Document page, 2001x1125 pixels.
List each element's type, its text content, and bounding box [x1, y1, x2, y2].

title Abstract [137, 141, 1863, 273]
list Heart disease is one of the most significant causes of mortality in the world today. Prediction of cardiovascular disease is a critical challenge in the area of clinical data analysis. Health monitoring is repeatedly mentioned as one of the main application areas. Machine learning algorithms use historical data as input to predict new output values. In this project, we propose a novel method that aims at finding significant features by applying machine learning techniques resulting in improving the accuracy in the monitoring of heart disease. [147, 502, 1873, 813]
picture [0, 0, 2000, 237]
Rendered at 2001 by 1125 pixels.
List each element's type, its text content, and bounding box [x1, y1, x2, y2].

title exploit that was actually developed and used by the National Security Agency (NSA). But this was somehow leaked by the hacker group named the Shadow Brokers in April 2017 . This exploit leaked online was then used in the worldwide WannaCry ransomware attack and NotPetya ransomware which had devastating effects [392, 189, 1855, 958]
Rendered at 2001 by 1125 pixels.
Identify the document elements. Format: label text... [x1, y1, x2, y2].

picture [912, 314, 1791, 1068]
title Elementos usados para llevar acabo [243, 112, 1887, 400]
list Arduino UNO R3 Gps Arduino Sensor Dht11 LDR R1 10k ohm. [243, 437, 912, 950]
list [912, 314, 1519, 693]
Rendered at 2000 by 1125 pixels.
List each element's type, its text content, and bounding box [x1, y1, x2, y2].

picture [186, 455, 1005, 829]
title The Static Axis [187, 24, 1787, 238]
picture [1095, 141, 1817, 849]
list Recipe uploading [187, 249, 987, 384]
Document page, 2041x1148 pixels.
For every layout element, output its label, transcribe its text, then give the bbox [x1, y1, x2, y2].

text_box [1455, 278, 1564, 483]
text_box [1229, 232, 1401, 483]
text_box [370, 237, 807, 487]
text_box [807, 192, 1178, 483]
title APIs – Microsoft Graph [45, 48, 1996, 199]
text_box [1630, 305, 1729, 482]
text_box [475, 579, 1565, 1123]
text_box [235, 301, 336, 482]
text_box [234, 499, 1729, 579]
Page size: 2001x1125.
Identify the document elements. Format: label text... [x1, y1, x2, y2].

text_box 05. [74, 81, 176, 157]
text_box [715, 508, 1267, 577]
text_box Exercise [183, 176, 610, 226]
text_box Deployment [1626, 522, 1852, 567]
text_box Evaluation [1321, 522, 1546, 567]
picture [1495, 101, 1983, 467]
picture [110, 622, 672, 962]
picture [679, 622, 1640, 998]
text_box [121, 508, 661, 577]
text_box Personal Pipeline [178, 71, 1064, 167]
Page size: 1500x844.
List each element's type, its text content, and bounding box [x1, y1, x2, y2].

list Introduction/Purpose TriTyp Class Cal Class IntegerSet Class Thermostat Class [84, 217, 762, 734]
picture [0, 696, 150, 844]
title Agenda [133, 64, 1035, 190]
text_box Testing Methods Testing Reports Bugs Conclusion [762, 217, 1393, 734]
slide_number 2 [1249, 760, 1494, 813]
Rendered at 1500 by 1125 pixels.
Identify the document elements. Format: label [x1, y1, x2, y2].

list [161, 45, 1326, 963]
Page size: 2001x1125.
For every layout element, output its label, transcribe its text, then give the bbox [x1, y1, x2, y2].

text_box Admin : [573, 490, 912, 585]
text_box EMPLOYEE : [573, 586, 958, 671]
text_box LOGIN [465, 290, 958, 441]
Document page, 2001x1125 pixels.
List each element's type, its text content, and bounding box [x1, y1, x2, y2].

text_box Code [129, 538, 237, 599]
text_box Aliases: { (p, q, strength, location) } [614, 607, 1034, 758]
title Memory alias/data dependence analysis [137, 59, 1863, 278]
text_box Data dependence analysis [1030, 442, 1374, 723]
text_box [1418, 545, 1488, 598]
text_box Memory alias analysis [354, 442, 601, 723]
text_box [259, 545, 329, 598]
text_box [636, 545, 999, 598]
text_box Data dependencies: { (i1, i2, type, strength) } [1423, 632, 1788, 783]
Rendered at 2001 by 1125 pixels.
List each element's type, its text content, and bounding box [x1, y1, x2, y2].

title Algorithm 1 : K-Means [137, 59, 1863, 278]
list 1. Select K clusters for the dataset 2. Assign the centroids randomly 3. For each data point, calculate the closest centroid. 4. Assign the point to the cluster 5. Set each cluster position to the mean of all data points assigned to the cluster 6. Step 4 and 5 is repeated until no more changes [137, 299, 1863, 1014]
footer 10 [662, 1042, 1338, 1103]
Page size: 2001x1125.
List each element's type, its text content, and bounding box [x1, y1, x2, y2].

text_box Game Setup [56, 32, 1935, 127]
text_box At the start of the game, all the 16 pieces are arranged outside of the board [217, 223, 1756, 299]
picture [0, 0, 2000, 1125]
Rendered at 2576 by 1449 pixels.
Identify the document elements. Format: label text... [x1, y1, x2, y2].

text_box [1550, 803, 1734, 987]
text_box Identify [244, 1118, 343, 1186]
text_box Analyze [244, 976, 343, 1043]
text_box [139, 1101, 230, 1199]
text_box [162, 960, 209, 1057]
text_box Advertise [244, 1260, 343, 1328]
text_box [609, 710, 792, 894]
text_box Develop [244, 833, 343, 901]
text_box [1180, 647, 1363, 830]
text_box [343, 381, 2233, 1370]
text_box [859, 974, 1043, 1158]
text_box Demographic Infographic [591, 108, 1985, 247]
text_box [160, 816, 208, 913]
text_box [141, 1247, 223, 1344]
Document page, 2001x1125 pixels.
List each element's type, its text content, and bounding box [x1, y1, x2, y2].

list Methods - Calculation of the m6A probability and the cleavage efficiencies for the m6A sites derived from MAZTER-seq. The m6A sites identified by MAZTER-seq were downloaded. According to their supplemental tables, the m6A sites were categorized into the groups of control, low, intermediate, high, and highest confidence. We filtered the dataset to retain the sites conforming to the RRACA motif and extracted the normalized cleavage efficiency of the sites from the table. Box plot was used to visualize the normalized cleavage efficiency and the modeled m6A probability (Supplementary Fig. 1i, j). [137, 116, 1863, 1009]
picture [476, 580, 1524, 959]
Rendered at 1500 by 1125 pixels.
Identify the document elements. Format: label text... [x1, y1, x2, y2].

━━━━━━━━━━━━━━━━━━━━━━━━━━━━━━

### Prompt
Please output each record exactly as it appears above.

### Result of this task
Document page, 2001x1125 pixels.
List each element's type, its text content, and bounding box [x1, y1, x2, y2].

title Abstract [137, 141, 1863, 273]
list Heart disease is one of the most significant causes of mortality in the world today. Prediction of cardiovascular disease is a critical challenge in the area of clinical data analysis. Health monitoring is repeatedly mentioned as one of the main application areas. Machine learning algorithms use historical data as input to predict new output values. In this project, we propose a novel method that aims at finding significant features by applying machine learning techniques resulting in improving the accuracy in the monitoring of heart disease. [147, 502, 1873, 813]
picture [0, 0, 2000, 237]
Rendered at 2001 by 1125 pixels.
List each element's type, its text content, and bounding box [x1, y1, x2, y2].

title exploit that was actually developed and used by the National Security Agency (NSA). But this was somehow leaked by the hacker group named the Shadow Brokers in April 2017 . This exploit leaked online was then used in the worldwide WannaCry ransomware attack and NotPetya ransomware which had devastating effects [392, 189, 1855, 958]
Rendered at 2001 by 1125 pixels.
Identify the document elements. Format: label text... [x1, y1, x2, y2].

picture [912, 314, 1791, 1068]
title Elementos usados para llevar acabo [243, 112, 1887, 400]
list Arduino UNO R3 Gps Arduino Sensor Dht11 LDR R1 10k ohm. [243, 437, 912, 950]
list [912, 314, 1519, 693]
Rendered at 2000 by 1125 pixels.
List each element's type, its text content, and bounding box [x1, y1, x2, y2].

picture [186, 455, 1005, 829]
title The Static Axis [187, 24, 1787, 238]
picture [1095, 141, 1817, 849]
list Recipe uploading [187, 249, 987, 384]
Document page, 2041x1148 pixels.
For every layout element, output its label, transcribe its text, then give the bbox [x1, y1, x2, y2].

text_box [1455, 278, 1564, 483]
text_box [1229, 232, 1401, 483]
text_box [370, 237, 807, 487]
text_box [807, 192, 1178, 483]
title APIs – Microsoft Graph [45, 48, 1996, 199]
text_box [1630, 305, 1729, 482]
text_box [475, 579, 1565, 1123]
text_box [235, 301, 336, 482]
text_box [234, 499, 1729, 579]
Page size: 2001x1125.
Identify the document elements. Format: label text... [x1, y1, x2, y2].

text_box 05. [74, 81, 176, 157]
text_box [715, 508, 1267, 577]
text_box Exercise [183, 176, 610, 226]
text_box Deployment [1626, 522, 1852, 567]
text_box Evaluation [1321, 522, 1546, 567]
picture [1495, 101, 1983, 467]
picture [110, 622, 672, 962]
picture [679, 622, 1640, 998]
text_box [121, 508, 661, 577]
text_box Personal Pipeline [178, 71, 1064, 167]
Page size: 1500x844.
List each element's type, its text content, and bounding box [x1, y1, x2, y2].

list Introduction/Purpose TriTyp Class Cal Class IntegerSet Class Thermostat Class [84, 217, 762, 734]
picture [0, 696, 150, 844]
title Agenda [133, 64, 1035, 190]
text_box Testing Methods Testing Reports Bugs Conclusion [762, 217, 1393, 734]
slide_number 2 [1249, 760, 1494, 813]
Rendered at 1500 by 1125 pixels.
Identify the document elements. Format: label [x1, y1, x2, y2].

list [161, 45, 1326, 963]
Page size: 2001x1125.
For every layout element, output its label, transcribe its text, then give the bbox [x1, y1, x2, y2].

text_box Admin : [573, 490, 912, 585]
text_box EMPLOYEE : [573, 586, 958, 671]
text_box LOGIN [465, 290, 958, 441]
Document page, 2001x1125 pixels.
List each element's type, its text content, and bounding box [x1, y1, x2, y2].

text_box Code [129, 538, 237, 599]
text_box Aliases: { (p, q, strength, location) } [614, 607, 1034, 758]
title Memory alias/data dependence analysis [137, 59, 1863, 278]
text_box Data dependence analysis [1030, 442, 1374, 723]
text_box [1418, 545, 1488, 598]
text_box Memory alias analysis [354, 442, 601, 723]
text_box [259, 545, 329, 598]
text_box [636, 545, 999, 598]
text_box Data dependencies: { (i1, i2, type, strength) } [1423, 632, 1788, 783]
Rendered at 2001 by 1125 pixels.
List each element's type, its text content, and bounding box [x1, y1, x2, y2].

title Algorithm 1 : K-Means [137, 59, 1863, 278]
list 1. Select K clusters for the dataset 2. Assign the centroids randomly 3. For each data point, calculate the closest centroid. 4. Assign the point to the cluster 5. Set each cluster position to the mean of all data points assigned to the cluster 6. Step 4 and 5 is repeated until no more changes [137, 299, 1863, 1014]
footer 10 [662, 1042, 1338, 1103]
Page size: 2001x1125.
List each element's type, its text content, and bounding box [x1, y1, x2, y2].

text_box Game Setup [56, 32, 1935, 127]
text_box At the start of the game, all the 16 pieces are arranged outside of the board [217, 223, 1756, 299]
picture [0, 0, 2000, 1125]
Rendered at 2576 by 1449 pixels.
Identify the document elements. Format: label text... [x1, y1, x2, y2].

text_box [1550, 803, 1734, 987]
text_box Identify [244, 1118, 343, 1186]
text_box Analyze [244, 976, 343, 1043]
text_box [139, 1101, 230, 1199]
text_box [162, 960, 209, 1057]
text_box Advertise [244, 1260, 343, 1328]
text_box [609, 710, 792, 894]
text_box Develop [244, 833, 343, 901]
text_box [1180, 647, 1363, 830]
text_box [343, 381, 2233, 1370]
text_box [859, 974, 1043, 1158]
text_box Demographic Infographic [591, 108, 1985, 247]
text_box [160, 816, 208, 913]
text_box [141, 1247, 223, 1344]
Document page, 2001x1125 pixels.
List each element's type, its text content, and bounding box [x1, y1, x2, y2].

list Methods - Calculation of the m6A probability and the cleavage efficiencies for the m6A sites derived from MAZTER-seq. The m6A sites identified by MAZTER-seq were downloaded. According to their supplemental tables, the m6A sites were categorized into the groups of control, low, intermediate, high, and highest confidence. We filtered the dataset to retain the sites conforming to the RRACA motif and extracted the normalized cleavage efficiency of the sites from the table. Box plot was used to visualize the normalized cleavage efficiency and the modeled m6A probability (Supplementary Fig. 1i, j). [137, 116, 1863, 1009]
picture [476, 580, 1524, 959]
Rendered at 1500 by 1125 pixels.
Identify the document elements. Format: label text... [x1, y1, x2, y2].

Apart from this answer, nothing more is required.